[Items from a data source]
:::::

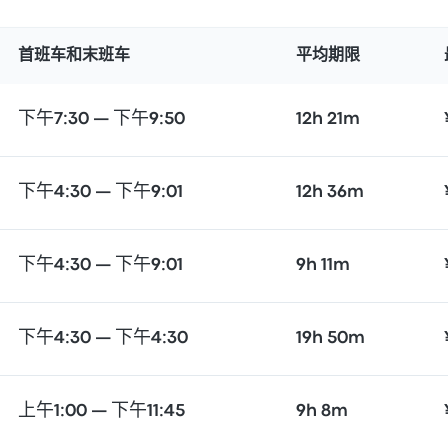
首班车和末班车
平均期限
下午7:30 — 下午9:50
12h 21m
下午4:30 — 下午9:01
12h 36m
下午4:30 — 下午9:01
9h 11m
下午4:30 — 下午4:30
19h 50m
上午1:00 — 下午11:45
9h 8m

:::::

TASK REQUIREMENTS:
Could the entries above be restated word for word, with the pictures left out?

REPLY:
首班车和末班车
平均期限
下午7:30 — 下午9:50
12h 21m
下午4:30 — 下午9:01
12h 36m
下午4:30 — 下午9:01
9h 11m
下午4:30 — 下午4:30
19h 50m
上午1:00 — 下午11:45
9h 8m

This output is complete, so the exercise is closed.